Lest we attorneys think our legal education is an absolute necessity to perform proper legal analysis, Calvin Duncan, a man with a 10th Grade education, did so so for 23 years while a prisoner in the Louisiana State Penitentiary in Angola.  That was his assigned job and the state paid him $.20 per hour to do it during his incarceration.  Duncan helped his fellow prisoners with their cases in this way.

He became good at it and was able to procure the release of several of his fellow inmates.  He could spot legal issues, new how to frame the argument and was relentless in his pursuit of justice.  Eventually, seasoned lawyers sought his advice.

Although a very tough legal argument, Duncan repeatedly brought to the U.S. Supreme Court’s attention that failure to have a unanimous verdict in a criminal conviction was a violation of an accused’s Constitutional rights.  After decades of raising the issue, the U.S.  Supreme Court has agreed to hear his argument.  The issue presented is:  “Whether the Fourteenth Amendment fully incorporates the Sixth Amendment guarantee of a unanimous verdict?”  If he wins the argument, it could save hundreds of Louisiana prisoners from life sentences.  In 2018, Louisiana citizens amended the state Constitution to require unanimity for criminal convictions occurring after 2018.  Says G. Ben Cohen, the attorney appointed to represent the petitioner:  “The lessons that Calvin taught me were not just about the law.” “They were about not giving up.” Liptak, Adam, New York Times, Sidebar, Aug. 5, 2019.

Interestingly, Mr. Duncan was convicted by a unanimous jury, so he could never benefit from winning his legal argument.  Although sentenced to life, the Innocence Project New Orleans procured his release in 2011 as part of a deal where Mr. Duncan pled guilty to a lesser charge in exchange for a sentence of time served.  He has always maintained his innocence. Upon release, he immediately went to the Tulane Campas stating that he wanted to go to school at that university.  Last year, he graduated.


Judges Driving Under The Influence

It has, yet again, been a busy week for judicial disciplinary charges this week.

Portage County Common Pleas Court Judge Becky Doherty may face further disciplinary action as a result of an OVI case brought against her.  On February 2019, Judge Doherty was arrested and charged with driving under the influence of alcohol after she drove a vehicle belonging to an Akron woman off a snowy on-ramp to Interstate 76 eastbound at Route 43 in Brimfield and crashed into a ditch at about 9:15 p.m.  She later pled guilty to the charge, a first-degree misdemeanor.

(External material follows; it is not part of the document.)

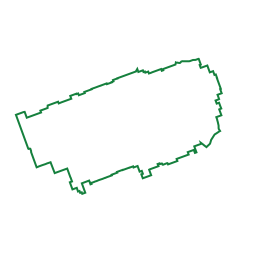 outline of Tammin, Western Australia, Australia, rotated 250°
{"feature_id": "25037944B7078020583356", "entity_name": "Tammin", "entity_type": "district", "adm_level": 2, "iso_a3": "AUS", "parent_name": "Australia", "parent_adm1": "Western Australia", "projection": "orthographic", "projection_center": [117.495, -31.605], "detail": "fine", "context": "isolated", "style": "outline", "palette": "green", "viewbox_px": 256, "rotation_deg": 250, "n_neighbors": 0, "source": "geoboundaries", "source_scale": "gbopen_adm2", "svg_char_len": 4792}
<svg xmlns="http://www.w3.org/2000/svg" viewBox="0 0 256 256"><g transform="rotate(250 128 128)"><path d="M93.7,213.5L95.9,213.0L96.2,213.0L96.9,213.1L98.3,213.6L99.5,214.0L100.5,214.1L101.2,214.2L102.8,214.4L103.8,214.5L104.3,214.5L105.1,214.6L105.6,214.7L105.8,214.7L106.1,214.7L106.9,214.7L107.1,214.7L107.8,214.7L108.0,214.7L108.0,220.1L114.3,220.1L114.4,222.3L116.7,222.2L120.6,222.2L120.6,219.7L123.9,219.7L123.9,221.7L123.9,222.1L123.9,222.6L123.9,222.8L124.0,223.5L124.7,223.5L128.6,223.5L128.6,224.6L128.6,225.4L128.6,225.5L128.6,227.7L128.6,227.9L133.0,227.9L133.0,228.6L144.6,228.6L144.6,228.8L148.3,228.8L148.3,227.4L152.3,227.4L152.3,224.5L152.3,223.9L159.6,223.9L159.6,218.0L159.7,216.9L162.7,216.9L162.7,218.1L168.7,218.1L168.8,218.1L168.9,217.9L168.9,217.6L168.9,217.1L168.9,216.4L168.9,215.1L168.9,214.9L168.9,214.7L169.0,214.5L169.2,213.8L169.5,213.0L169.6,212.5L169.7,212.2L169.7,211.9L169.7,211.5L169.7,210.9L169.7,209.8L169.7,208.9L169.8,208.5L169.8,208.3L169.8,208.2L170.1,207.4L170.5,206.4L170.8,205.6L171.2,204.5L171.5,203.6L171.8,202.8L172.0,202.3L172.2,201.8L172.2,201.6L172.2,201.3L172.2,201.2L172.2,200.9L172.2,200.7L171.9,200.2L171.7,199.8L171.6,199.7L171.5,199.4L171.4,199.2L171.4,198.9L171.5,198.7L171.6,198.4L171.8,198.0L172.0,197.6L172.2,197.3L172.3,197.1L172.5,196.9L172.6,196.4L172.8,196.0L172.9,195.8L173.1,195.5L173.2,195.4L172.8,195.2L172.3,194.8L171.4,194.3L171.4,194.2L171.4,180.9L170.2,180.9L170.2,179.3L172.1,179.3L172.1,171.4L172.1,169.8L172.0,168.1L172.1,166.9L172.1,166.3L174.1,166.3L174.1,163.2L175.3,163.2L175.3,161.7L177.1,161.7L177.1,156.9L180.3,156.9L179.7,156.2L179.2,155.6L178.5,154.7L178.4,154.7L178.4,153.9L178.4,153.7L178.4,153.4L178.4,153.1L178.4,152.9L178.4,152.6L178.4,152.4L178.4,152.2L178.4,151.9L178.4,151.5L178.4,151.3L178.4,151.1L178.4,150.9L178.4,150.7L178.4,150.4L178.4,150.2L178.4,149.9L178.4,149.2L178.4,148.7L178.4,148.2L178.4,147.9L178.4,147.7L178.4,147.4L178.4,147.2L178.4,146.8L178.4,145.7L178.4,145.8L178.4,135.0L178.1,135.0L178.1,134.6L178.2,134.4L178.2,130.3L176.8,130.3L176.8,128.4L176.4,128.4L176.4,123.2L177.2,123.2L177.2,107.1L176.8,107.1L176.8,99.3L175.6,99.3L175.6,98.3L175.6,97.9L175.6,97.3L175.6,96.2L175.6,95.2L175.6,94.0L175.6,93.0L177.5,93.0L177.5,91.2L177.9,91.2L177.9,84.7L174.9,84.7L174.9,74.4L174.8,71.3L176.6,71.3L176.6,71.2L176.6,60.2L175.4,59.7L174.3,59.3L174.3,51.6L173.5,51.6L172.3,51.6L172.3,36.4L174.3,36.4L175.8,36.4L177.4,36.4L178.5,36.4L178.7,35.3L178.7,34.2L178.7,32.9L178.7,31.1L178.7,29.9L178.7,29.5L178.7,27.2L175.3,27.2L172.3,27.2L169.4,27.2L168.0,27.2L166.1,27.2L165.5,27.2L162.8,27.2L159.9,27.2L159.1,27.2L157.8,27.2L156.2,27.2L154.7,27.2L151.6,27.2L149.4,27.2L144.4,27.2L143.0,27.2L142.8,27.2L142.7,27.2L142.6,27.3L142.4,27.4L142.3,27.5L142.3,27.8L142.3,28.5L142.2,28.8L142.0,29.0L141.9,29.1L141.7,29.1L140.8,29.1L139.7,29.1L139.3,29.0L139.0,28.9L138.8,28.8L138.6,28.8L138.4,28.7L137.6,28.7L136.6,28.7L135.6,28.7L135.0,28.7L134.8,28.7L134.7,28.7L133.4,28.7L131.1,28.7L130.5,28.7L130.0,28.7L128.9,28.7L128.4,28.7L127.6,28.7L126.2,28.7L125.1,28.7L124.9,28.7L123.4,28.7L122.6,28.7L122.3,28.7L122.3,29.9L122.4,31.1L122.4,32.5L122.4,33.8L122.4,34.9L122.3,38.2L122.4,39.7L122.3,42.6L122.3,43.5L110.7,43.7L110.7,44.6L110.7,48.7L110.7,50.4L110.7,52.0L110.7,53.5L110.7,54.7L110.7,56.2L110.7,57.0L110.3,57.0L109.4,57.0L107.0,57.0L105.4,57.0L104.2,57.0L101.7,57.0L101.4,57.0L101.1,57.1L100.9,57.1L97.0,57.1L96.9,57.1L96.9,54.8L89.3,54.8L89.3,59.4L85.4,59.3L85.4,60.9L83.4,60.9L83.4,62.5L81.8,62.5L81.8,65.7L91.8,65.7L91.9,73.5L87.9,73.5L87.9,74.6L88.8,74.6L89.0,74.7L88.9,74.8L88.9,76.0L88.9,77.6L89.0,78.8L88.9,79.9L88.9,80.9L89.0,82.2L89.0,82.7L89.0,83.8L88.9,86.6L89.0,89.3L88.9,89.5L88.9,89.9L88.9,90.1L89.0,90.5L89.0,92.3L89.0,96.6L89.7,96.6L89.7,102.6L90.5,102.6L90.5,108.7L90.3,108.7L90.3,116.0L90.2,116.0L90.2,119.7L89.0,119.7L89.0,124.0L83.3,124.0L83.0,124.0L83.0,126.3L79.9,126.3L79.9,124.7L79.3,124.7L79.2,124.7L75.7,124.7L75.7,133.6L81.6,133.6L81.7,134.0L81.7,134.3L81.7,135.2L81.7,135.3L81.7,137.2L81.7,143.6L84.0,143.5L84.0,143.8L84.0,145.5L83.2,145.5L83.1,145.9L83.1,146.0L83.1,147.6L83.0,147.8L82.9,147.9L81.8,147.9L81.7,148.0L81.5,148.3L81.6,152.8L81.5,153.0L81.4,153.1L81.2,153.2L80.4,153.2L80.1,153.2L80.1,153.4L80.1,153.5L80.1,156.7L80.1,159.5L80.1,163.1L82.3,163.1L82.3,175.9L84.9,175.9L84.9,182.3L81.7,182.4L81.7,184.0L88.1,184.0L88.1,191.4L89.2,191.4L88.3,192.0L87.6,192.4L86.6,193.1L85.5,193.7L84.6,194.3L84.0,194.7L83.2,195.2L83.6,196.0L84.7,198.6L84.9,199.1L85.0,199.3L85.1,199.5L85.3,199.7L85.4,199.8L85.8,200.2L86.8,200.9L87.7,201.6L88.4,202.1L88.5,202.2L88.6,202.3L88.9,202.8L89.5,203.5L89.9,204.1L90.7,205.1L91.4,206.0L92.0,206.8L92.2,207.1L92.4,207.6L92.6,208.7L92.8,209.6L93.1,210.8L93.6,212.7L93.7,213.5Z" fill="none" stroke="#15803d" stroke-width="2"/></g></svg>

As a result, on May 20, 2019, the Office of Disciplinary Counsel filed disciplinary charges against Judge Doherty with the Board of Professional Conduct requesting sanctions against her for violations of the Code of Judicial Conduct.  She was charged with failure to act in a manner that promotes public confidence in the judiciary and failure to avoid the appearance of impropriety.  The formal hearing on the matter will occur on October 22, 2019.

Chief Assistant Disciplinary Counsel Joe Caligiuri stated that the sanction on this first offense will likely be a stayed suspension or a public reprimand.

In the meantime, the office of Disciplinary Counsel also filed disciplinary charges against Franklin County Domestic Relations Court Judge Monica Hawkins for her conviction for driving while under the influence of alcohol.  Hawkins was arrested in Pickerington on January 31, 2019, with a blood-alcohol level of .199%, nearly twice the legal limit.  Judge Hawkins informed the arresting officer that she was a judge and said she had not been drinking.  She was later convicted of the charge.  The Office of Disciplinary Counsel charged her with failing to comply with the law and failing to act in a manner that promotes public confidence in the judiciary, violations of the Code of Judicial Conduct.  The charges could result in the suspension of her license to practice law.  A suspension carries a heavy penalty as it means that she would also be suspended from the bench as a requirement for holding judicial office is to be able to practice law in Ohio.